*Tasks to complete*:
1. Answer these questions from the passage on collaborative learning.
(a) Within what kind of system is an Asynchronous Learning Network located?
(b) According to passive approaches, how do students learn?
(c) What phrase names the teacher's role as a facilitator of students' own knowledge construction?
2. Copy out the passage on collaborative learning starting at "Passive approaches to" and ending at "but also interactive.", swapping "social process" for "communal process".

*Supplied text*:
»»
An Asynchronous Learning Network (ALN) is a teaching and learning environment located within a Computer-Mediated Communication (CMC) system designed for anytime/anyplace use through computer networks.

Over the last decade, a research team at NJIT has been involved in constructing a specific version of an ALN which we called the Virtual ClassroomÒ , and studying its use in a wide variety of courses, including all of the major courses for a B.A. in Information Systems degree. This paper draws on these experiences. It reviews the nature of collaborative learning, and its key role in facilitating desirable educational outcomes. Then it summarizes the way in which software was constructed to support collaborative learning, and the social construction of such a learning space-the "adaptive structuration" of such a system by a teacher and students-and argues that this is the most important determinant of what happens online.

 

2. What Is Collaborative Learning?

Passive approaches to learning assume that students "learn" by receiving and assimilating knowledge individually, independent from others (Johnson & Johnson, 1979; Bouton & Garth, 1983). In contrast, active approaches present learning as a social process which takes place through communication with others (Mead, 1934). The learner actively constructs knowledge by formulating ideas into words, and these ideas are built upon through reactions and responses of others (Bouton and Garth, 1983; Alavi, 1994). In other words, learning is not only active but also interactive.

In particular, collaborative or group learning refers to instructional methods that encourage students to work together on academic tasks. Collaborative learning is fundamentally different from the traditional "direct-transfer" or "one-way knowledge transmission" model in which the instructor is the only source of knowledge or skills (Harasim, 1990).

In collaborative learning, instruction is learner-centered rather than teacher-centered and knowledge is viewed as a social construct, facilitated by peer interaction, evaluation and cooperation. Therefore, the role of the teacher changes from transferring knowledge to students (the "sage on the stage") to being a facilitator in the students' construction of their own knowledge (the "guide on the side"). Some examples of collaborative learning activities are seminar-style presentations and discussions, debates, group projects, simulation and role-playing exercises, and collaborative composition of essays, exam questions, stories or research plans (Hiltz and Turoff, 1993). This new conception of learning shifts away the focus from the teacher-student interaction to the role of peer relationships in educational success (Johnson, 1981).
««
*Available data*:
»»
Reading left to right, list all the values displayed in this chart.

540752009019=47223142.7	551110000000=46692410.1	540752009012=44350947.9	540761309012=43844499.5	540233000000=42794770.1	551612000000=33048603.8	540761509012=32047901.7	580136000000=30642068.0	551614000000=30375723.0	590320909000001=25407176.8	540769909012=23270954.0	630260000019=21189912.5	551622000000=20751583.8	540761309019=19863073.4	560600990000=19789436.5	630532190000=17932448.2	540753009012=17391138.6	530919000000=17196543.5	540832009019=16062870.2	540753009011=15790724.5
««
*Results of the tasks*:
1.
(a) A Computer-Mediated Communication (CMC) system.
(b) By receiving and assimilating knowledge individually, independent from others.
(c) The "guide on the side".

2.
Passive approaches to learning assume that students "learn" by receiving and assimilating knowledge individually, independent from others (Johnson & Johnson, 1979; Bouton & Garth, 1983). In contrast, active approaches present learning as a communal process which takes place through communication with others (Mead, 1934). The learner actively constructs knowledge by formulating ideas into words, and these ideas are built upon through reactions and responses of others (Bouton and Garth, 1983; Alavi, 1994). In other words, learning is not only active but also interactive.